Ofttimes this process of self-examination is mostly unconscious. You don’t have to kill somebody to create a believable character of an assassin, but you should be willing to create that character from a realistic, searching point of view, if necessary. Why does a person kill another person, and especially, as a profession? What moral or philosophical resolve did such a person make to justify their job? What kind of skills and training does it take to become a hired killer? How do you feel about hired killers? Is their ever a case where assassinating somebody is justified? Action films are often thought of as two-dimensional in their exploration of their characters, yet there are several wonderful character studies of assassins on celluloid: The Mechanic, Le Samourai, and The Professional all come to mind. All of these films have a distinct point of view about the world, and all of them have completely different takes on who their assassins are and why they do what they do. Because of their underlying philosophies, they all transcend their genre to become greater works.
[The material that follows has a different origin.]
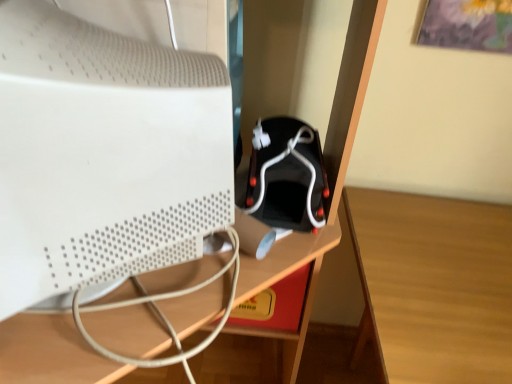
This screenshot has height=384, width=512. Describe the element at coordinates (286, 176) in the screenshot. I see `black matte speaker at center` at that location.

Locate an element on the screen. The width and height of the screenshot is (512, 384). black matte speaker at center is located at coordinates pyautogui.click(x=286, y=176).

This screenshot has width=512, height=384. I want to click on black matte speaker at center, so coord(286,176).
And surely, the writers of these works weren’t necessarily always conscious of the fact that their works were a mirror of their own values. Each of these films end with the killers being killed, as if to reinforce the idea that what the protagonists did was wrong, and are thus reflections of their writers’ values against cold-blooded murder. Certainly, there exists no rule that says that these films had to end this way, just as there was no rule to tell Shakespeare that Hamlet needed to die at the end of his quest for vengeance.

All of this is a roundabout way to say that via self-examination and self-knowledge, you can write work that is memorable, deep, and worthy of your time as a writer and an audience’s time in the theater.

Your stories are you. And who are you?